Raw performance in electronics is getting harder to prove. That’s a problem.


Chipmakers and systems vendors are beginning to experiment with a slew of new ways to beef up performance and reduce power and area, now that shrinking features no longer guarantees those improvements.

The number of new ideas introduced at industry conferences in the past few months is almost mind-boggling. Just on the CPU side there are new architectures that improve the amount of work that can be done per compute cycle, with pre-fetch capabilities similar to what search companies have been doing to speed up results. The difference is that this is being done inside the processor, taking big data techniques and applying them in more confined spaces.

There are faster interconnects and improvements in how to move data more efficiently, including heterogeneous caching schemes, rethinking where and how processing is done on data, and photonics. And there is work underway to increase the density of everything from RAM to DRAM, as well as how to sharply lower the amount of power used per operation and per function.

In the history of semiconductor design, this may well be remembered as the most prolific and innovative era in history. The big question now is how long all of this will continue. The reduction in benefits from device scaling has been obvious since 28nm, which is why there are so many options being considered. But developing chips with this many changes is expensive, and the semiconductor industry has always set the bar for how to squeeze efficiencies out of processes and materials.

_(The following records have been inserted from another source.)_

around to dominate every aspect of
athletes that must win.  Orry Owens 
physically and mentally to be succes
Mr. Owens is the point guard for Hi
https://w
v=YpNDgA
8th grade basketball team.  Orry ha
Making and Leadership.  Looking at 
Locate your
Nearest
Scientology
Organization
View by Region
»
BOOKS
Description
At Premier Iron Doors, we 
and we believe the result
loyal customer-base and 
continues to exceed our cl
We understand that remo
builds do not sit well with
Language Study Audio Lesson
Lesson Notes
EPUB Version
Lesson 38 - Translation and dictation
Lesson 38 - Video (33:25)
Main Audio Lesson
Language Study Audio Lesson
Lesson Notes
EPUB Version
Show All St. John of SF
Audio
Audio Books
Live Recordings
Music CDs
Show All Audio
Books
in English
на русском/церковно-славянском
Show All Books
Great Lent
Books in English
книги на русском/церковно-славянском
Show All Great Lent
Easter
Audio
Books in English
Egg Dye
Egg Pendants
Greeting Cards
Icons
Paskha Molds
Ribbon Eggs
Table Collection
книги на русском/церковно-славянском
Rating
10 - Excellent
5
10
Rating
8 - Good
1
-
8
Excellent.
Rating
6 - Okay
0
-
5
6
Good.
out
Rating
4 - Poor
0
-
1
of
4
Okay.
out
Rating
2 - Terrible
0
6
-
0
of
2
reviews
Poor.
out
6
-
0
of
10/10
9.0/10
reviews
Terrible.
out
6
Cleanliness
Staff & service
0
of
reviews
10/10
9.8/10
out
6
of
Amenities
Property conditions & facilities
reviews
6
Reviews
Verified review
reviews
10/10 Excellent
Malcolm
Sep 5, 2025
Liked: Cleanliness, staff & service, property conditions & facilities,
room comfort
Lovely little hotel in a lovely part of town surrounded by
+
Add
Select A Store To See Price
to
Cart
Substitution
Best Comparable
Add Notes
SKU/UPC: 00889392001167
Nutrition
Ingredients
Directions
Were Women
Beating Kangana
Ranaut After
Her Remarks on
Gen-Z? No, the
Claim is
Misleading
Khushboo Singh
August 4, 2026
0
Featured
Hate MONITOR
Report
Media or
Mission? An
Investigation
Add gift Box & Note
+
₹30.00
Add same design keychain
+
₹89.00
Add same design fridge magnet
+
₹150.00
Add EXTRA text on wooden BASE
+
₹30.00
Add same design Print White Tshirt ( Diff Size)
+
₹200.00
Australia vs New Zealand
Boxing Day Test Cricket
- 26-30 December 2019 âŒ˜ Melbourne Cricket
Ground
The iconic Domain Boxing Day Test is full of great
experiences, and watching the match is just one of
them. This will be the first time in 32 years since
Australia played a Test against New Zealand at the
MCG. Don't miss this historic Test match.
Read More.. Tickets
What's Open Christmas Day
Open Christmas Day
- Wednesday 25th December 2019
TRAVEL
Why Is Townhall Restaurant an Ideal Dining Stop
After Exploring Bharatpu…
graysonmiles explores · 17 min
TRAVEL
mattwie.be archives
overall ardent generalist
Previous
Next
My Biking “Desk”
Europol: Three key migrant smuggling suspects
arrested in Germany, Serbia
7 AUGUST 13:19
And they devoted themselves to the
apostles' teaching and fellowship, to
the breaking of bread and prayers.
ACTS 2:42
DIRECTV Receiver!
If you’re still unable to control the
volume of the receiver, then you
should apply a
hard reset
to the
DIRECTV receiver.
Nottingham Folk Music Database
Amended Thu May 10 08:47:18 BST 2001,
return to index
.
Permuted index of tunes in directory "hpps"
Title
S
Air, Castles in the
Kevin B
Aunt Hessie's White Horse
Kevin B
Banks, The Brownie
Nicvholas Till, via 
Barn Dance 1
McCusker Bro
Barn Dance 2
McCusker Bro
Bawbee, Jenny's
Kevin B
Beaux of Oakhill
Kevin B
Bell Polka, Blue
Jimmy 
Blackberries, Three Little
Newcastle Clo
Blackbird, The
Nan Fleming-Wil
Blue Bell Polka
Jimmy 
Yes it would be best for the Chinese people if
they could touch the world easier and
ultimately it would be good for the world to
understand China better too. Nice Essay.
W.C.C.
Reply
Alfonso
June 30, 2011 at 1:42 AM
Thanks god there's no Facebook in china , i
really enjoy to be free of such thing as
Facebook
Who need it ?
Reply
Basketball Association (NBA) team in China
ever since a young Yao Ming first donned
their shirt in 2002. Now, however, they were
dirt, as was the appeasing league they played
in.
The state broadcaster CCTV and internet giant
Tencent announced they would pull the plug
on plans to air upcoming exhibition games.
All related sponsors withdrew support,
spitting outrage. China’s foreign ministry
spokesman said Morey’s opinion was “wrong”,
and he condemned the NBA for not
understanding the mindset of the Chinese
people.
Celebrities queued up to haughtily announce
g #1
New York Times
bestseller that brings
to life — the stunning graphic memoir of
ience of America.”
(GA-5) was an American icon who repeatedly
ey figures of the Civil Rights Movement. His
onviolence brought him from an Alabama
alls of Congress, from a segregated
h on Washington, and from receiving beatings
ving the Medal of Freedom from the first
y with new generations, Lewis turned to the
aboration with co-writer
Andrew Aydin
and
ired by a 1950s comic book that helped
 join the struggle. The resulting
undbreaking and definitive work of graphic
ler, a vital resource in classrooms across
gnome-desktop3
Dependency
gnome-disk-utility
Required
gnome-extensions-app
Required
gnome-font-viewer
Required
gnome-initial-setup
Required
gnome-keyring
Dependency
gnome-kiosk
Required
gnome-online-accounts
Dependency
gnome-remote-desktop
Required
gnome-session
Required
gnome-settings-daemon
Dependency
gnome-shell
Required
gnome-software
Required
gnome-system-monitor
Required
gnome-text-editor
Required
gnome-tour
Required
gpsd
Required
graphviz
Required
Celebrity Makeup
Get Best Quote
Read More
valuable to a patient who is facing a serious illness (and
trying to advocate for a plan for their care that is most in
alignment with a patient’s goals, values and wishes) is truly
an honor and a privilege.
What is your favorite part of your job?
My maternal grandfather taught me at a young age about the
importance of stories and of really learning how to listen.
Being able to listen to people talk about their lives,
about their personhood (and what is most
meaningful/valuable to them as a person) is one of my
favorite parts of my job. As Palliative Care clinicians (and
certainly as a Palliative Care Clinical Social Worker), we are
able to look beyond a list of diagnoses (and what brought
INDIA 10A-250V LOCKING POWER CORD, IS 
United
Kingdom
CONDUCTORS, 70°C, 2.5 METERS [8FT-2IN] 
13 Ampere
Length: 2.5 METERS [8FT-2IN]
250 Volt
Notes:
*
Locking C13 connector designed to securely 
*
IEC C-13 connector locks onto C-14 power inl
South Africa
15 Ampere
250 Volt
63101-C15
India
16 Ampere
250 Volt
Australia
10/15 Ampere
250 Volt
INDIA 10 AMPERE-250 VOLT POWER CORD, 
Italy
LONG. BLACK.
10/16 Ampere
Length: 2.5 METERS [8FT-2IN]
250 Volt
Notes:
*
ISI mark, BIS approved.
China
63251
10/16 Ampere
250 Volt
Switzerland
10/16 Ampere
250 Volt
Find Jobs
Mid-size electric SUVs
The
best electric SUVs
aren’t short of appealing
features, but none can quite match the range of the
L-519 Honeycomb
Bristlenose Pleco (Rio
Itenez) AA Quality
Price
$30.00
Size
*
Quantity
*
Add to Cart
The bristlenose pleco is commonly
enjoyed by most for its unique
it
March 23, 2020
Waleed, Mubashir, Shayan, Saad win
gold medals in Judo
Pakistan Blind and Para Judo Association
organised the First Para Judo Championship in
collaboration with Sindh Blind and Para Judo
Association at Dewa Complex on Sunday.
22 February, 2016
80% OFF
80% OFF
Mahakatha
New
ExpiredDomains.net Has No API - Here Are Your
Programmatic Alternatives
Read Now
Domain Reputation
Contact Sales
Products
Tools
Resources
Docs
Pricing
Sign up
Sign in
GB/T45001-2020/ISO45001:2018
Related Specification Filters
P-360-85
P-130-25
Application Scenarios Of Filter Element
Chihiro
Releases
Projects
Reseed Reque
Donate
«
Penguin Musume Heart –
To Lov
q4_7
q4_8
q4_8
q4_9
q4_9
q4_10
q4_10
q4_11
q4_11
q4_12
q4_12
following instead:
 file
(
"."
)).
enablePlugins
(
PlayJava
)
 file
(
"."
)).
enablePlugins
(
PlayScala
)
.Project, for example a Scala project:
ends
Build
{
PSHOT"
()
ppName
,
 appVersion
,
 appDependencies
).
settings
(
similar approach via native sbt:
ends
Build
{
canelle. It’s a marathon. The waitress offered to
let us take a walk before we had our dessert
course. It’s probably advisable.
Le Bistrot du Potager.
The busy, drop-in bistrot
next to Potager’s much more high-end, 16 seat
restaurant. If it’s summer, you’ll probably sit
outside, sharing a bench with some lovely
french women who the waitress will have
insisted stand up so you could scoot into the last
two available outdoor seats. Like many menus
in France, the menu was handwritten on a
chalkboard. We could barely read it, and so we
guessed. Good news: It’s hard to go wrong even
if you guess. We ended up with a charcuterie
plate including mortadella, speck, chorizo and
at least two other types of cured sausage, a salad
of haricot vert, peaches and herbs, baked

The problem is that because there is such diversity among the technologies, it’s not possible to compare one with another. So how do companies get paid for their efforts? For an end device company such as Apple or Samsung, or Tesla or Ford, it’s rather easy. The battery in a phone lasts for so many hours without a charge, or a car goes from 0 to 60 in a certain period of time on a single charge or some combination of charge and gas.

But how do you determine the value of shrinking a self-driving compute system into the size of a briefcase, as Google has done? And how do you compare one processor versus another, when each is approaching bottlenecks and accelerating performance in such different ways.

The challenge increases yet again with specific applications and functions that are being accelerated for specific use cases. Unlike in the past, where a chip was measured on MIPS/BIPS or MHz/GHz or operations per watt, these applications are user-specific. And in the case of machine learning, how technology gets used post-silicon can alter the fundamental characteristics of the system. The comparison may be less about manufactured specs than the ability to learn new things.

And finally, there is nearly total confusion today about what constitutes a process node, particularly after 28nm. What is a 16/14nm finFET based on a 20nm BEOL process? Is it a 20nm, which is arguably a failed node, with a new coat of paint? Or is it a 16/14nm process with some legacy process technology? And how does that compare with Intel’s 14nm, which has a 14nm BEOL?

Having more processing power or lower power are nice to have, but getting paid for innovation is essential. That will require a consistent set of metrics that extend well beyond what has been used in the past. And given the amount of effort being put into chips and systems these days, these metrics cannot be developed too soon.